[Stored data]
[Start of Attachment]

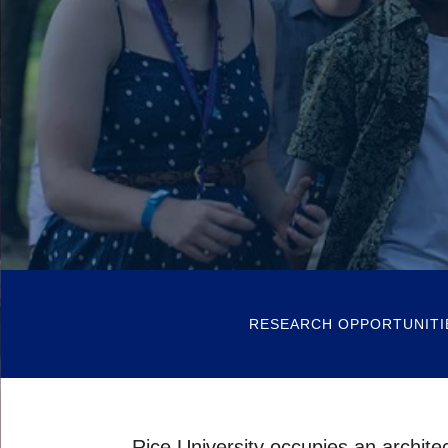
RESEARCH OPPORTUNITI
Rice University occupies an archite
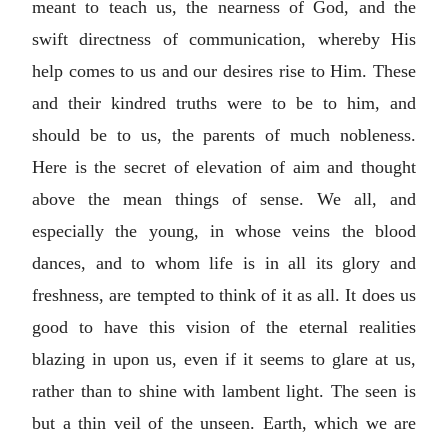
meant to teach us, the nearness of God, and the
swift directness of communication, whereby His
help comes to us and our desires rise to Him. These
and their kindred truths were to be to him, and
should be to us, the parents of much nobleness.
Here is the secret of elevation of aim and thought
above the mean things of sense. We all, and
especially the young, in whose veins the blood
dances, and to whom life is in all its glory and
freshness, are tempted to think of it as all. It does us
good to have this vision of the eternal realities
blazing in upon us, even if it seems to glare at us,
rather than to shine with lambent light. The seen is
but a thin veil of the unseen. Earth, which we are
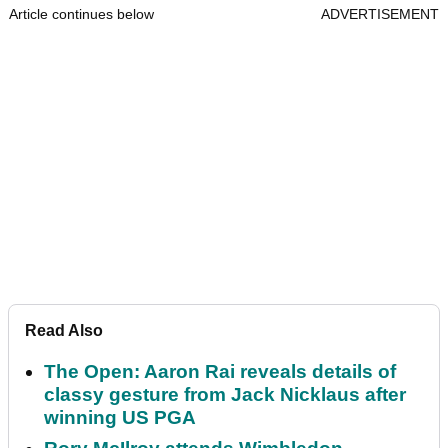
Article continues below
ADVERTISEMENT
Read Also
The Open: Aaron Rai reveals details of
classy gesture from Jack Nicklaus after
winning US PGA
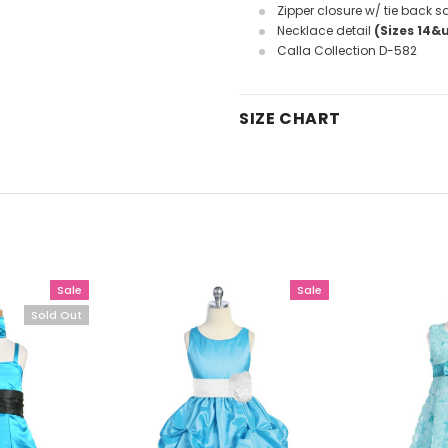
Zipper closure w/ tie back s
Necklace detail
(Sizes 14&
Calla Collection D-582
SIZE CHART
Sale
Sale
Sold Out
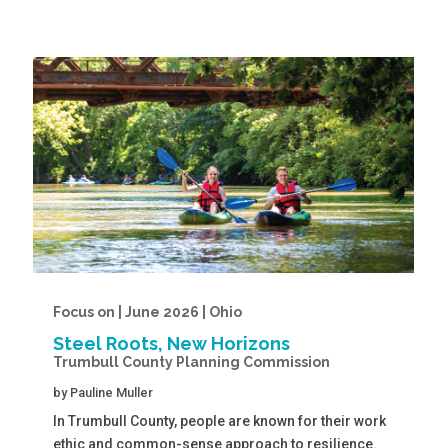
Focus on | June 2026 | Ohio
Steel Roots, New Horizons
Trumbull County Planning Commission
by
Pauline Muller
In Trumbull County, people are known for their work
ethic and common-sense approach to resilience.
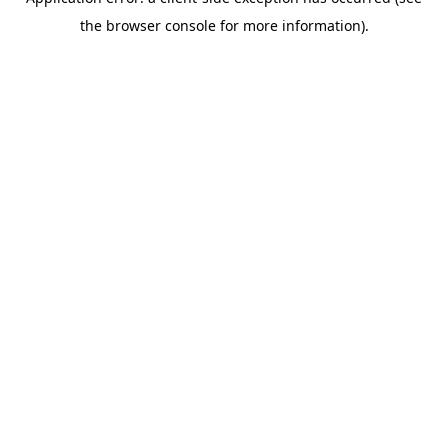
the browser console for more information).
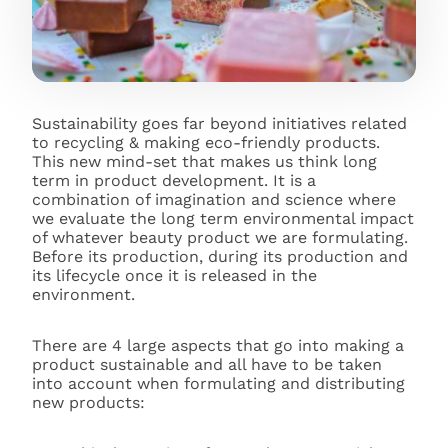
Sustainability goes far beyond initiatives related
to recycling & making eco-friendly products.
This new mind-set that makes us think long
term in product development. It is a
combination of imagination and science where
we evaluate the long term environmental impact
of whatever beauty product we are formulating.
Before its production, during its production and
its lifecycle once it is released in the
environment.
There are 4 large aspects that go into making a
product sustainable and all have to be taken
into account when formulating and distributing
new products:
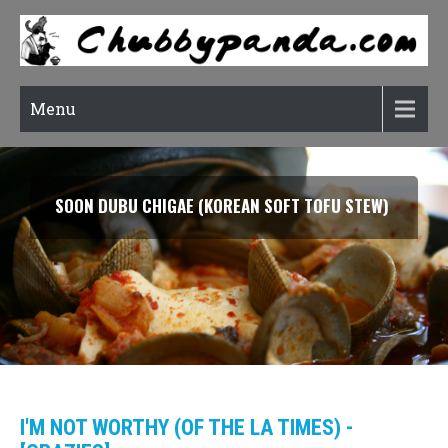
Menu
SOON DUBU CHIGAE (KOREAN SOFT TOFU STEW)
I'M NOT WORTHY (OF THE LA TIMES) -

[End of Attachment]

» **INSTRUCTION**: Can you render the text read from every row above as a numbered list, one line per item with blank lines left out? Leave the pictures out of your answer.

» **SOLUTION TO THE EXERCISE**:
1. RESEARCH OPPORTUNITI
2. Rice University occupies an archite
3. meant to teach us, the nearness of God, and the
4. swift directness of communication, whereby His
5. help comes to us and our desires rise to Him. These
6. and their kindred truths were to be to him, and
7. should be to us, the parents of much nobleness.
8. Here is the secret of elevation of aim and thought
9. above the mean things of sense. We all, and
10. especially the young, in whose veins the blood
11. dances, and to whom life is in all its glory and
12. freshness, are tempted to think of it as all. It does us
13. good to have this vision of the eternal realities
14. blazing in upon us, even if it seems to glare at us,
15. rather than to shine with lambent light. The seen is
16. but a thin veil of the unseen. Earth, which we are
17. Article continues below
18. ADVERTISEMENT
19. Read Also
20. The Open: Aaron Rai reveals details of
21. classy gesture from Jack Nicklaus after
22. winning US PGA
23. Zipper closure w/ tie back s
24. Necklace detail
25. (Sizes 14&
26. Calla Collection D-582
27. SIZE CHART
28. Sale
29. Sale
30. Sold Out
31. Focus on | June 2026 | Ohio
32. Steel Roots, New Horizons
33. Trumbull County Planning Commission
34. by
35. Pauline Muller
36. In Trumbull County, people are known for their work
37. ethic and common-sense approach to resilience.
38. the browser console for more information).
39. Sustainability goes far beyond initiatives related
40. to recycling & making eco-friendly products.
41. This new mind-set that makes us think long
42. term in product development. It is a
43. combination of imagination and science where
44. we evaluate the long term environmental impact
45. of whatever beauty product we are formulating.
46. Before its production, during its production and
47. its lifecycle once it is released in the
48. environment.
49. There are 4 large aspects that go into making a
50. product sustainable and all have to be taken
51. into account when formulating and distributing
52. new products:
53. Menu
54. SOON DUBU CHIGAE (KOREAN SOFT TOFU STEW)
55. I'M NOT WORTHY (OF THE LA TIMES) -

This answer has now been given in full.